[Development of insulin reserves in the first 18 months in the insulin-dependent diabetic with or without remission of insulin-dependence].

It seems rational to consider that residual insulin secretion is one of the factors which determine the short-term course of inaugural type I diabetes. But what about the mid-term course? We evaluated prospectively the insulin reserve (fasting and post-prandial C peptide) in 52 patients throughout the subsequent development of the disease. The patients (36 men, 16 women, mean age 35 years), who presented with ketonuria and weight loss, received a 10-day course of intensive insulin therapy, after which a remission of insulin dependence was observed in 40 of them (77 per cent). These 40 patients differed from those who had no such remission in that they were heavier and had a better initial insulin secretion.

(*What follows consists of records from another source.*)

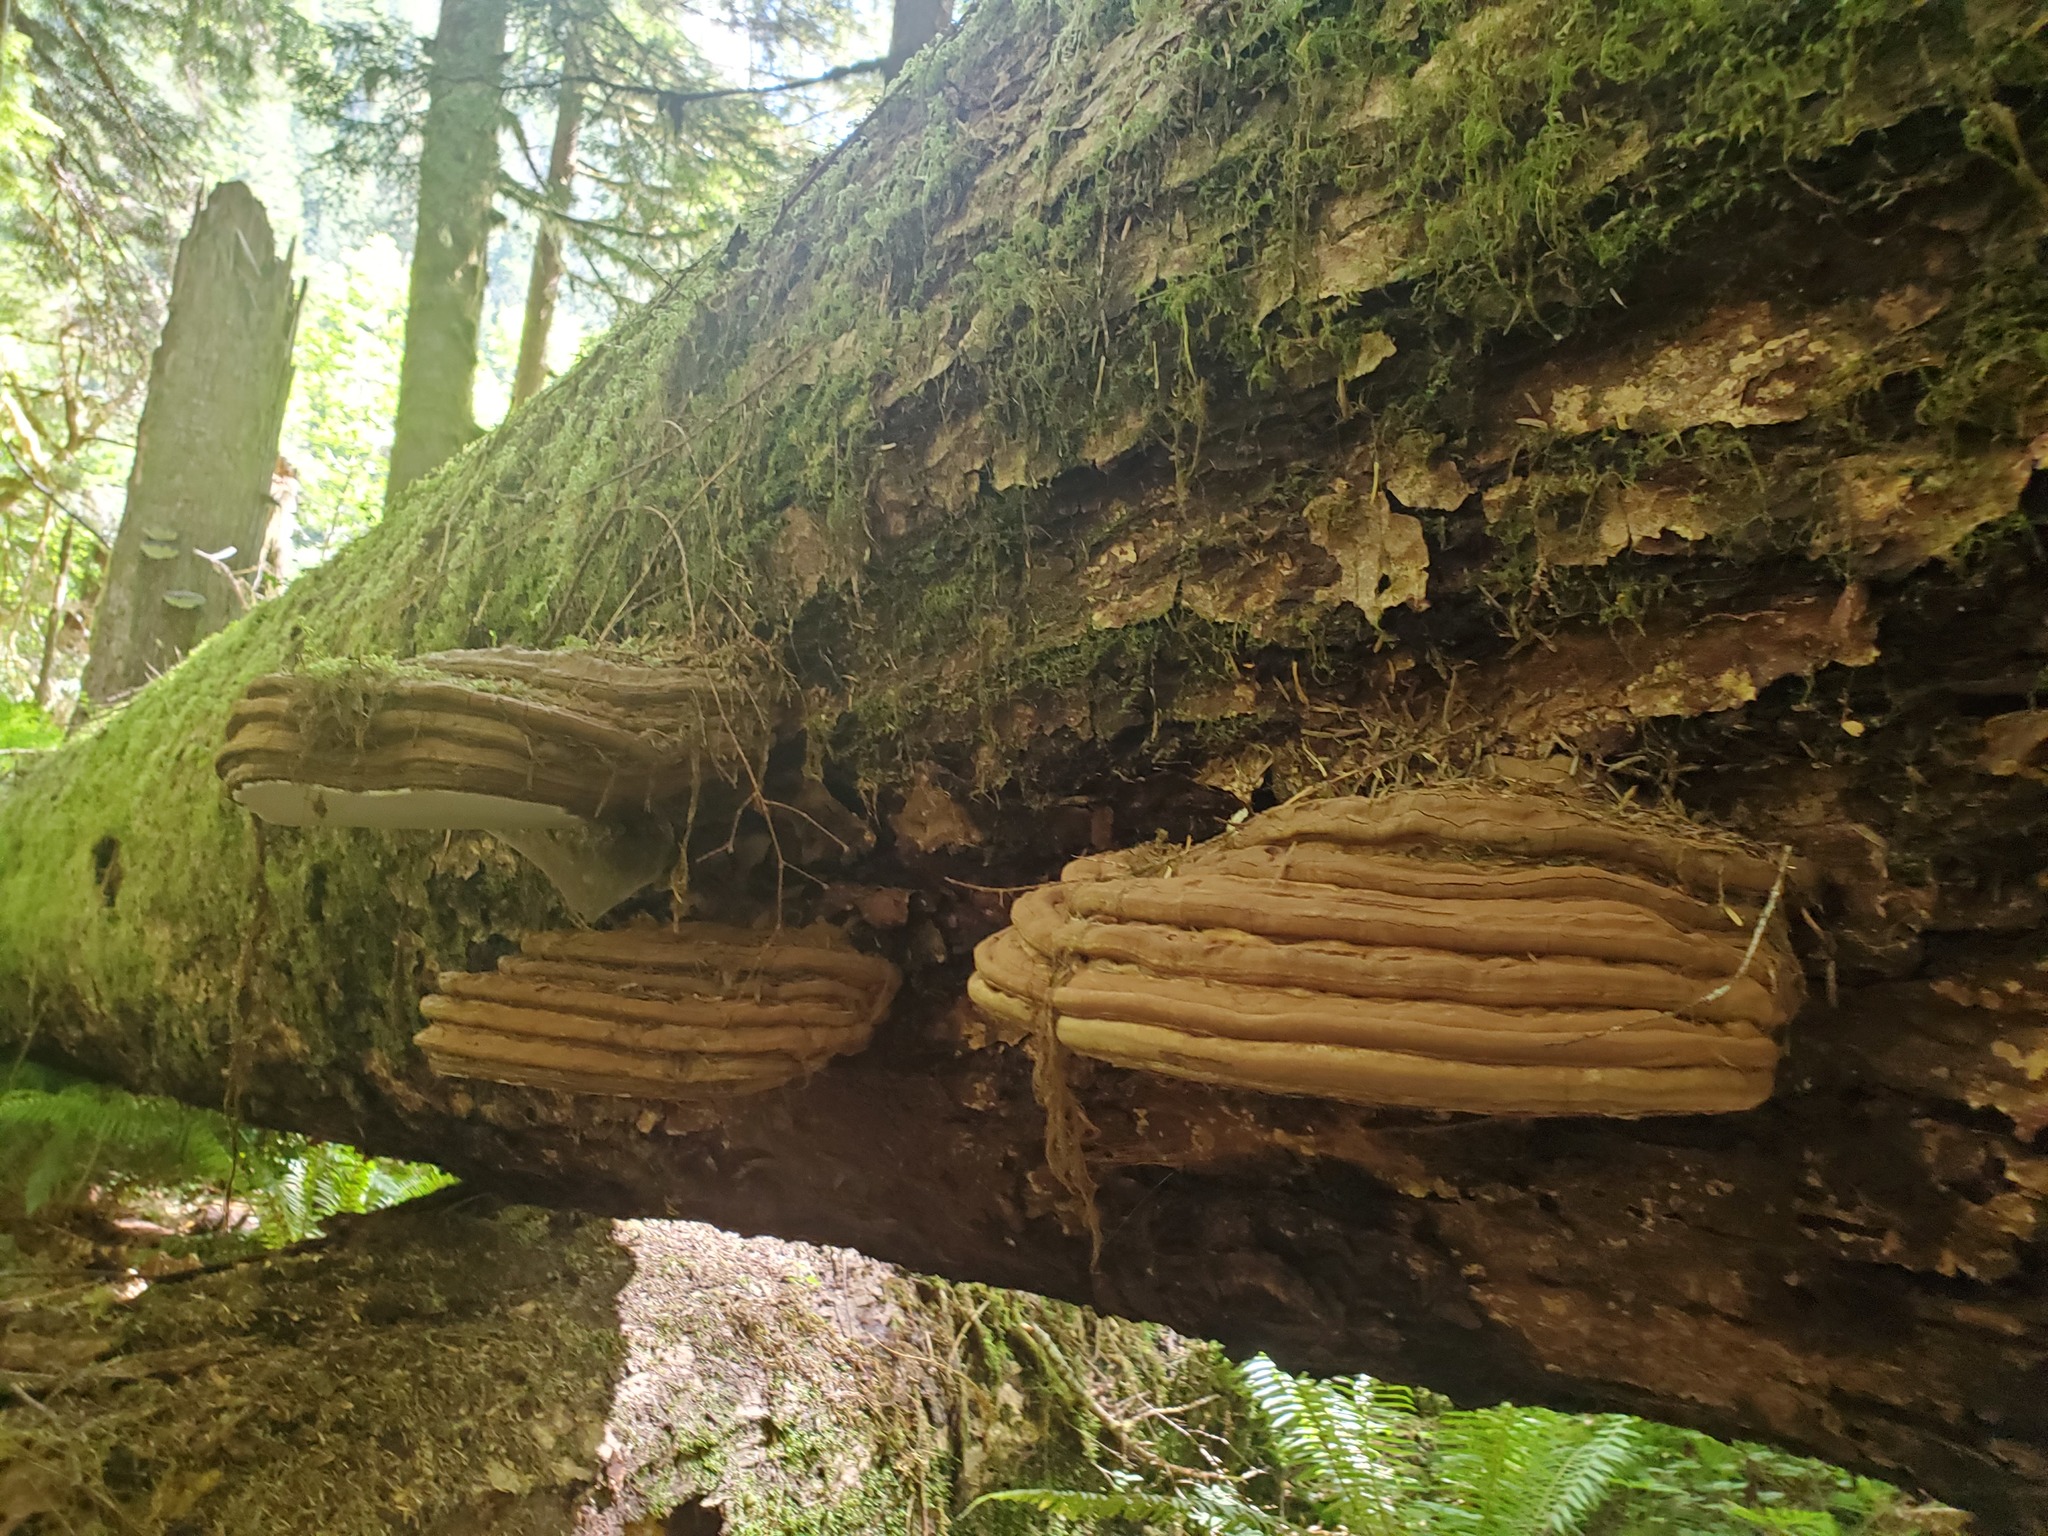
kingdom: Fungi
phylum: Basidiomycota
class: Agaricomycetes
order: Polyporales
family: Polyporaceae
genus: Ganoderma
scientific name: Ganoderma brownii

There was no significant difference between the two groups with regards to immunogenetic markers (presence of anti-islet antibodies 28/35 vs 8/12, DR3 and/or DR4 tissue group 27/37 vs 8/10). Following intensive insulin therapy, the C peptide value was consistently increased. At 6, 12 and 18 months the insulin secretion in patients of the remission group remained stable and always higher than that of patients who did not have a remission and whose insulin secretion collapsed at 18 months. Another characteristic of the remission group was that C peptide secretion could be stimulated by meals throughout the follow-up period (post-prandial C peptide at 18 months: 0.63 nmol/l). It is concluded that residual insulin secretion is one of the most effective predictive factors of remission when type I diabetes is first diagnosed and remains stable for the first 18 months of the disease in patients who show a remission.